What Are the Best Practices for Improving EUI?
Although EUI differs across building types, every project benefits from design decisions that improve energy performance. Throughout the design process, your architect will use energy-modeling software to predict EUI and test options.
High-level, early planning has the greatest impact on a building’s EUI. For new buildings, your architect will test options for massing (the building’s shape) and solar orientation (the direction of the building relative to the sun). Your architect can also assist with site selection and help you find a location optimal for building orientation.
In addition to massing and orientation, smaller-scale decisions also impact EUI. Your architect should model options and help you make decisions related to:
- Mechanical systems
- Electrical systems
- Appliances and equipment
There is no one-size-fits-all approach for improving EUI. The best solution depends on your local climate and project specifications.
Mechanical system improvements can help lower EUI.
How Do You Balance Energy Performance with Cost and Comfort?
Although energy performance is important, there are many factors to consider when making design decisions. Energy performance should be balanced with initial costs and occupant comfort. Your architect should help you weigh the pros and cons of each decision.
Generally, your architect will discuss initial or capital costs and lifecycle or long-term costs. While many energy-efficient systems have a higher initial cost, they provide a long-term return on investment. For example, you may pay more upfront for a highly efficient mechanical system, but you will likely make up the cost over time through energy savings.
By analyzing the payback of each investment, your architect can help you get the most out of your budget.
Some building types, like schools, are required by code to circulate air more frequently than other types. Extra insulation will not likely provide a return on investment, because it will not prevent the mechanical system from running. Instead, it makes more sense to invest in mechanical system improvements.
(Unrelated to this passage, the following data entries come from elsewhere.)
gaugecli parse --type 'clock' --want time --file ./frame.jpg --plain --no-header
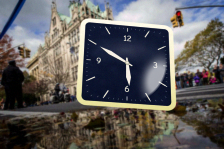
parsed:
5:50
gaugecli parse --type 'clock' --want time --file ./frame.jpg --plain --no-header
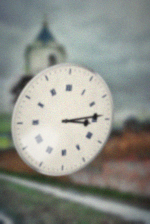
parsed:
3:14
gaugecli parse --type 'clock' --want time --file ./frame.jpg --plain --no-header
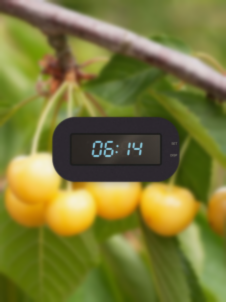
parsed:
6:14
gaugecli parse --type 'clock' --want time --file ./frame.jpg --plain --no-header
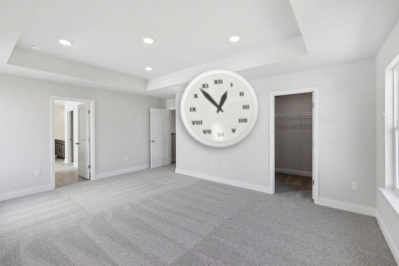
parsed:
12:53
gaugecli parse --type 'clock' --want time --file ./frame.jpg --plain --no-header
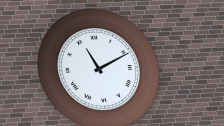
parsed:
11:11
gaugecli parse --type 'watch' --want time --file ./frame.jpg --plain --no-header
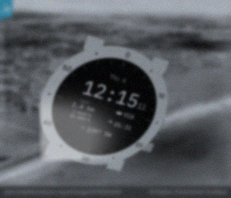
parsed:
12:15
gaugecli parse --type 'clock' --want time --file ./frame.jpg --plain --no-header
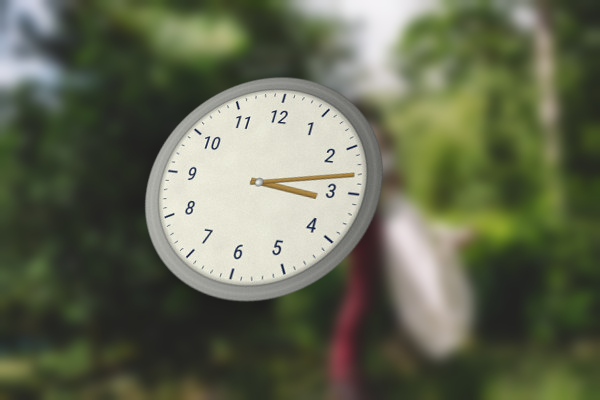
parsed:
3:13
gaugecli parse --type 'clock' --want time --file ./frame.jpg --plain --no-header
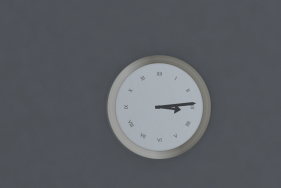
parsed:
3:14
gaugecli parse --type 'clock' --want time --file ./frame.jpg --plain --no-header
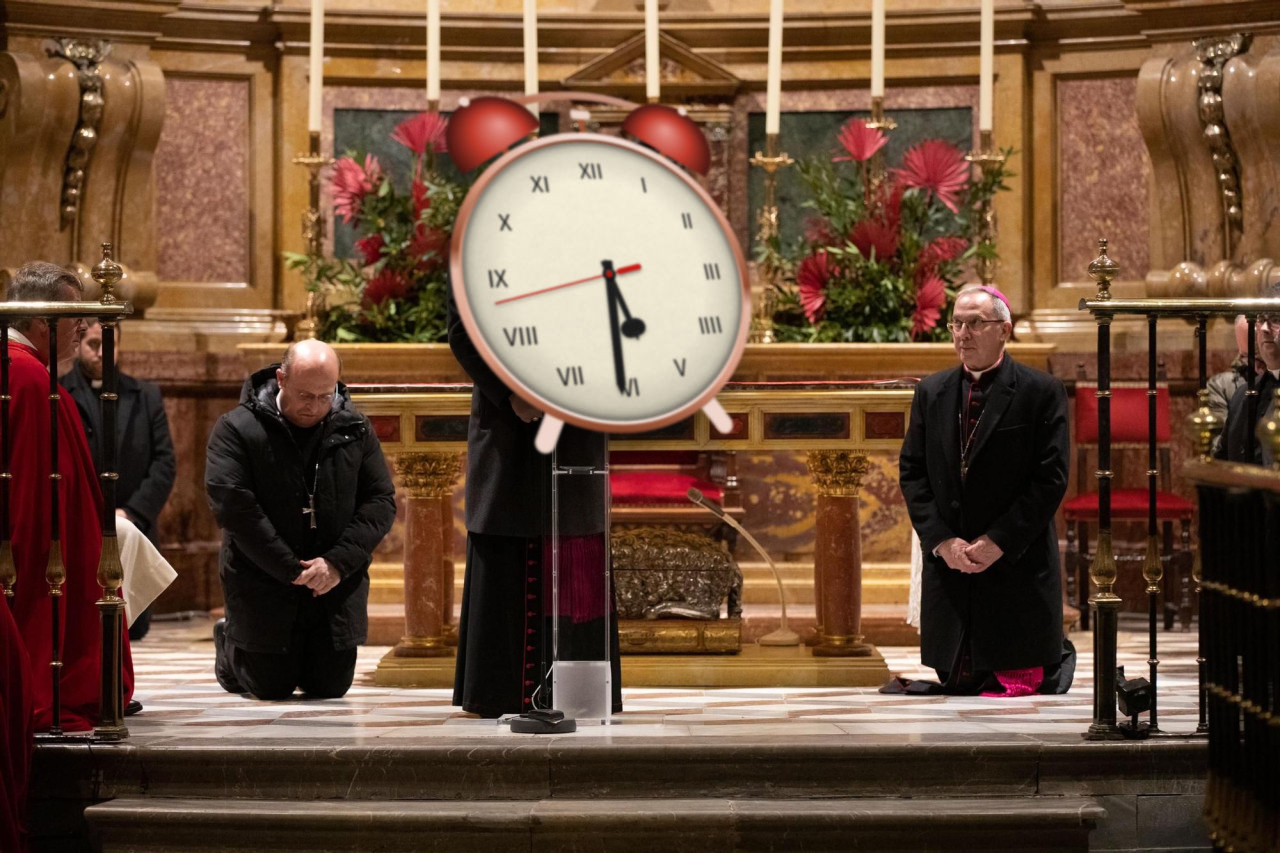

Your architect should also help you find solutions that improve occupant comfort. An energy-efficient building falls short of its potential if it does not meet occupants’ needs.
Some design decisions may not offer a significant financial payback, but they benefit occupants. As mentioned, some building types may not receive a payback on extra insulation or window glazing due to air exchange requirements. However, an investment in better glazing will make it more comfortable to sit by the windows.
If occupants are comfortable, they are less likely to adjust the thermostat. The financial impact of the additional investment in better glazing can be hard to calculate, but it is still worthwhile.
Learn More About Sustainable Design
Energy performance is central to every building project. High-level, early planning is the best way to improve EUI. By testing options for massing and solar orientation, you can create efficiencies and reduce your long-term energy costs. You should also test options for mechanical systems, electrical systems, insulation, and more.
Energy performance should be balanced with cost and thermal comfort. A balanced approach will help you achieve a building that serves occupants and provides you with a financial return on investment.